宋金花就在江一龍的連家船上住了下來。為了不引人懷疑,白日裡就拜託周秀珍幫忙看顧一二。賀貴明偶爾趁著夜晚沒人的時候溜進船上,給宋金花帶點東西,陪她一兩天。
謝翠娥有時候也借看望公婆的藉口給宋金花送些補品和細毛毛的衣衫。
一個晴朗的夜晚,月色正好,微風蕩漾。江又信和江一龍的連家船上燈火通明。
周秀珍兩口子忙裡忙外,鬧了差不多一整夜的功夫。
當第一道曙光在湖面上升起的時候,宋金花在周秀珍的幫助下平安地產下了一個女嬰。
賀貴明感恩江家相助,他沒有父母,就請江又信給孩子取了名字。
江又信推脫不得,想了好幾日,想出「安樂」二字。取自《增廣賢文》中的一句「黃金未為貴,安樂值錢多。」
賀貴明連連點頭感慨道:「這個女來得太不容易了,這一世我也不求別的,惟願她平安喜樂就好。」
賀安樂的出生在東湖村也沒有掀起太大的波瀾。宋金花外出這麼久不見人影,大家早就心知肚明是怎麼回事。
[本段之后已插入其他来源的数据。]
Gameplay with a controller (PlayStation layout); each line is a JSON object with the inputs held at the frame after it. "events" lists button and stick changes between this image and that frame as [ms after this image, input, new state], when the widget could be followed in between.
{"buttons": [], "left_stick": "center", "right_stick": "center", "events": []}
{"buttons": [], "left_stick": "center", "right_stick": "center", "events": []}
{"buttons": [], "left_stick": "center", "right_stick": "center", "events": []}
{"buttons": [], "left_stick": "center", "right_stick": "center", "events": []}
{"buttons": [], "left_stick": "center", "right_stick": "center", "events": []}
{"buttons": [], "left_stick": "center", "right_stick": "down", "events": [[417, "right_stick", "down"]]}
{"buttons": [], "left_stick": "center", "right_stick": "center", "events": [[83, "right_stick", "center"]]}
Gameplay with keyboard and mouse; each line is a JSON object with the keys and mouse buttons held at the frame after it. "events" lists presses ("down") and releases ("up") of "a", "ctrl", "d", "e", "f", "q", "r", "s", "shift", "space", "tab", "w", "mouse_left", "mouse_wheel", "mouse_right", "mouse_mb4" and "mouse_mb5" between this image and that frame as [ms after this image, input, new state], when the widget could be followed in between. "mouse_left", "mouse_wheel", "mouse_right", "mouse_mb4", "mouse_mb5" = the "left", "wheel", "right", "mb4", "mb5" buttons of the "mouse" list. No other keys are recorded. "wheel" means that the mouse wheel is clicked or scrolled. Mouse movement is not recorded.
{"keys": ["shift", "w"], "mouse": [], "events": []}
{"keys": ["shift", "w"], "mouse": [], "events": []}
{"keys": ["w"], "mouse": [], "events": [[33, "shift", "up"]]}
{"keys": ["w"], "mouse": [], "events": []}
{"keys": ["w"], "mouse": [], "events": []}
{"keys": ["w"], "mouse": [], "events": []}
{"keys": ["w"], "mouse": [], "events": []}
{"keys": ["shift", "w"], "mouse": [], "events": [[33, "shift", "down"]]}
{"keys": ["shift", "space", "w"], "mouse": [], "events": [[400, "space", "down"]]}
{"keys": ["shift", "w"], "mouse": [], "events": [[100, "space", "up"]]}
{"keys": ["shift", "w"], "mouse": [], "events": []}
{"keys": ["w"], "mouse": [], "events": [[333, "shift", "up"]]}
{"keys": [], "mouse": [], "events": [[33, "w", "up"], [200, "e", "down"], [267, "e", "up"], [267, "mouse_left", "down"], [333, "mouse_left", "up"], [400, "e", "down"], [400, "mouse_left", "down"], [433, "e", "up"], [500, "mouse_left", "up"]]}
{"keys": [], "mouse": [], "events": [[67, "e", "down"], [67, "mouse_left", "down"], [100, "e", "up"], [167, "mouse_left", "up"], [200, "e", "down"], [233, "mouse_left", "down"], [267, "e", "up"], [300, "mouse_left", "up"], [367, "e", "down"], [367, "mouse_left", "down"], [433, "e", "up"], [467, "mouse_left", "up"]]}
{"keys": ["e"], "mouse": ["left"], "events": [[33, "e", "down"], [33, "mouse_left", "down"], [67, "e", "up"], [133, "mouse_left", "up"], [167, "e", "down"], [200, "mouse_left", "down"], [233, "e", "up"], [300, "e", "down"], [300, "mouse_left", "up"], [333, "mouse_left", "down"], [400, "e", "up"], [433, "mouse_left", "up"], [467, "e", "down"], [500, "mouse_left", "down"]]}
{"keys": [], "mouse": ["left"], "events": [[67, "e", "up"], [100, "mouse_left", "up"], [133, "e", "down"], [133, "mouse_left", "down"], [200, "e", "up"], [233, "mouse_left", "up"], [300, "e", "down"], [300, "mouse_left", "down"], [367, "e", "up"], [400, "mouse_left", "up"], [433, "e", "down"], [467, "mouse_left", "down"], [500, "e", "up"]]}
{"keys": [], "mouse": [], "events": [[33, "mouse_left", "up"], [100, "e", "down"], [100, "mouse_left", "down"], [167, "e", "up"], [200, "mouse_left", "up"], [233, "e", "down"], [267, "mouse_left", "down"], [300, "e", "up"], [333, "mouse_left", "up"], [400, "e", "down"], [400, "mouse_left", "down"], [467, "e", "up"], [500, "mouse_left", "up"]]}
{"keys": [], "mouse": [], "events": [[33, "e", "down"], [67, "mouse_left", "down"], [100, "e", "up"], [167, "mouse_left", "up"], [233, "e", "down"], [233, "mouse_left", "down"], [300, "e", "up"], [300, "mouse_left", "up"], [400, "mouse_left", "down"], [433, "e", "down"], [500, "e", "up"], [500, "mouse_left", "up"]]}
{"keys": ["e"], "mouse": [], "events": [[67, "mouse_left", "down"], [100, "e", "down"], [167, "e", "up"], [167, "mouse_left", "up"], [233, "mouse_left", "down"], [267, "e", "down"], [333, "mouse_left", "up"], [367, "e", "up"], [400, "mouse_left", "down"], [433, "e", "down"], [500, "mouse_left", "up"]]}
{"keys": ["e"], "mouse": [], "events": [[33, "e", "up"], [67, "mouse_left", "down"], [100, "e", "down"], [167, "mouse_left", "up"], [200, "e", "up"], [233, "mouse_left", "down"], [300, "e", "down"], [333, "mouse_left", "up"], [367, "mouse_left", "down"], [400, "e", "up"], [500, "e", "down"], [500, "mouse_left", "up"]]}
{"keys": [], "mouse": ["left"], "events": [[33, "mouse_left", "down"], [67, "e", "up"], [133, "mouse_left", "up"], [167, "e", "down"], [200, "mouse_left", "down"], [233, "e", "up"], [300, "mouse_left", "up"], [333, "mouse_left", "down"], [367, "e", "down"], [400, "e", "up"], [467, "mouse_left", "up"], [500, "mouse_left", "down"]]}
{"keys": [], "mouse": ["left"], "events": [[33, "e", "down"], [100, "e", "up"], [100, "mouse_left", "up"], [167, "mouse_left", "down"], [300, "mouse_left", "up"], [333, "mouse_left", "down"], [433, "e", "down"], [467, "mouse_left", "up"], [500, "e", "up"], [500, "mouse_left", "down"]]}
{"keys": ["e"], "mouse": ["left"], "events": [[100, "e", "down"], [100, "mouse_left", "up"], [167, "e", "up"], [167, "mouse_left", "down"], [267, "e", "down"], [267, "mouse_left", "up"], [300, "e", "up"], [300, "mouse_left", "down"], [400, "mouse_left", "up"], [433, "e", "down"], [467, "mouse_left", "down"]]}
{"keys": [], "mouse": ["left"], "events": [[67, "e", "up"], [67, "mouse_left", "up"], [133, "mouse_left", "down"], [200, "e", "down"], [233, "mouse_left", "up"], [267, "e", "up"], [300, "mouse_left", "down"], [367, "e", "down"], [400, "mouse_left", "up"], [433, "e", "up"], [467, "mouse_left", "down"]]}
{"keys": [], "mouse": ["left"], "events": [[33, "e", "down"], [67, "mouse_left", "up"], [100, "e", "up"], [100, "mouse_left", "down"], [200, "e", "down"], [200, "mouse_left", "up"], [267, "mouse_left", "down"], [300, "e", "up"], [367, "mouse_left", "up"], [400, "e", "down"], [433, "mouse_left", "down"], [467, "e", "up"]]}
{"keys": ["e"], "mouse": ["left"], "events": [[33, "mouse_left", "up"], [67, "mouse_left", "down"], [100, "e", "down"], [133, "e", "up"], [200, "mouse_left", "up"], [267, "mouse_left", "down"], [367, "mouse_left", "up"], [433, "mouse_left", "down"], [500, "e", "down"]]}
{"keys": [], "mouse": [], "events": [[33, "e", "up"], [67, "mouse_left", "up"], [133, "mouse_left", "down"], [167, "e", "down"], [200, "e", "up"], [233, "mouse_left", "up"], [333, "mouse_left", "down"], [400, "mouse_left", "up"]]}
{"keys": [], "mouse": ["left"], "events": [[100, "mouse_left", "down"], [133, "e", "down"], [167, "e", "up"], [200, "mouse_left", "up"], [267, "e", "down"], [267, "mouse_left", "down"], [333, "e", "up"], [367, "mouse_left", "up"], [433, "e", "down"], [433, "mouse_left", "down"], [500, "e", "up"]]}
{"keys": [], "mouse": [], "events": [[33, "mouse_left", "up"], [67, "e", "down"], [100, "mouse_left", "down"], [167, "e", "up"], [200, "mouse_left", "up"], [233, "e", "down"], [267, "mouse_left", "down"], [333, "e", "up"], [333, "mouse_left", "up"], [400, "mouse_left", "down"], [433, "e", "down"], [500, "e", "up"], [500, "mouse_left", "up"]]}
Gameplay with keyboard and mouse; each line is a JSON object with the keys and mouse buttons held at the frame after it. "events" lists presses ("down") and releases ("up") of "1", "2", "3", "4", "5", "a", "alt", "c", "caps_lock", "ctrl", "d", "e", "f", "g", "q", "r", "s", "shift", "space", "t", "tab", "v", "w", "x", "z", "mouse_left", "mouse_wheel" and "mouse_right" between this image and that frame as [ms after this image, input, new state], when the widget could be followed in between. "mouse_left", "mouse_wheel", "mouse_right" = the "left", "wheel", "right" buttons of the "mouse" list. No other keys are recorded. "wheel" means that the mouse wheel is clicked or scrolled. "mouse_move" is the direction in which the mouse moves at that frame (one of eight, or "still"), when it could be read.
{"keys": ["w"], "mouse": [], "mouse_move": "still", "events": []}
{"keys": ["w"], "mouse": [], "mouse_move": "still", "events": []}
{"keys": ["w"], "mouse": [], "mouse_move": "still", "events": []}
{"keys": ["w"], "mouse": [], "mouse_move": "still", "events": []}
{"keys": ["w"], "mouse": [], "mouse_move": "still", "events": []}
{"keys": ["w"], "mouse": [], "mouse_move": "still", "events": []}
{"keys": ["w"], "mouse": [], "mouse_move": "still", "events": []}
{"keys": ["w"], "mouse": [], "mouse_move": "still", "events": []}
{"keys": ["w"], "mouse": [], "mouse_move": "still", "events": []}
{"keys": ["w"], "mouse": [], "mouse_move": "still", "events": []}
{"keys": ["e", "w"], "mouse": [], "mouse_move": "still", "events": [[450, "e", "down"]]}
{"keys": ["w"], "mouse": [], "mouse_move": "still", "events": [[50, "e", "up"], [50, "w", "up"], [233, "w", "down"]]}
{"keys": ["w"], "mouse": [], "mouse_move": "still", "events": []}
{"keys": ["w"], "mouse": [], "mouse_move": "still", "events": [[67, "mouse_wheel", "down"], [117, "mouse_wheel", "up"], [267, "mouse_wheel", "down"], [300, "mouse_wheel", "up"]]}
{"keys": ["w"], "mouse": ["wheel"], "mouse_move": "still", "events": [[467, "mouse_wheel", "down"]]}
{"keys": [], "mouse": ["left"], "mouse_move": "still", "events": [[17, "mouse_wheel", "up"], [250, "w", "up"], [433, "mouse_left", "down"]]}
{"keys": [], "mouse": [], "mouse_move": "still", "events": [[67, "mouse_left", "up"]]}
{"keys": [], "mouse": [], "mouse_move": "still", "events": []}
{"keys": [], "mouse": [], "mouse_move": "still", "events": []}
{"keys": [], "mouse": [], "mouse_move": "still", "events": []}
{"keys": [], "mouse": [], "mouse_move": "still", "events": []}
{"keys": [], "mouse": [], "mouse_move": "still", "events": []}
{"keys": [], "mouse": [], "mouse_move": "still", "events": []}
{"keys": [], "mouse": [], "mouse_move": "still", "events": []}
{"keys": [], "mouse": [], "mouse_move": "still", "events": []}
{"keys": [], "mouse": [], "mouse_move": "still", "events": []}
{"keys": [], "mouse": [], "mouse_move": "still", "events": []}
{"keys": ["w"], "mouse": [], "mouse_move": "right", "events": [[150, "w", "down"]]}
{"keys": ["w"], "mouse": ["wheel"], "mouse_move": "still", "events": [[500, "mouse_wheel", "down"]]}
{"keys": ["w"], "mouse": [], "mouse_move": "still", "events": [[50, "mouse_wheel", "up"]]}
婦女主任帶著計生辦的人黑著臉上了門,孩子已經出生,他們也除了抓著賀貴明和宋金花一陣破口大罵,也改變不了木已成舟的事實。
「你違法超生,我依法拆屋。」超生的罰款還是要罰的。
賀貴明沒讓計生辦的人拆屋,他遞上了早就準備好的一個一千塊錢的紅包。
婦女主任冷冷一笑,「你蠻懂政策啦!」
賀貴明低聲下氣地陪著笑臉,不敢反抗一點。
最後一千塊錢現金,加上他屋裡那台寶貝的彩色電視機抵了超生的罰款。
現金賀貴明不心痛,那台電視機他惋惜了好久。
現在鈔票一天比一天不值錢,但是電器價格飛漲,還不好買,要是可以,他寧願再借點錢把電視機換回來。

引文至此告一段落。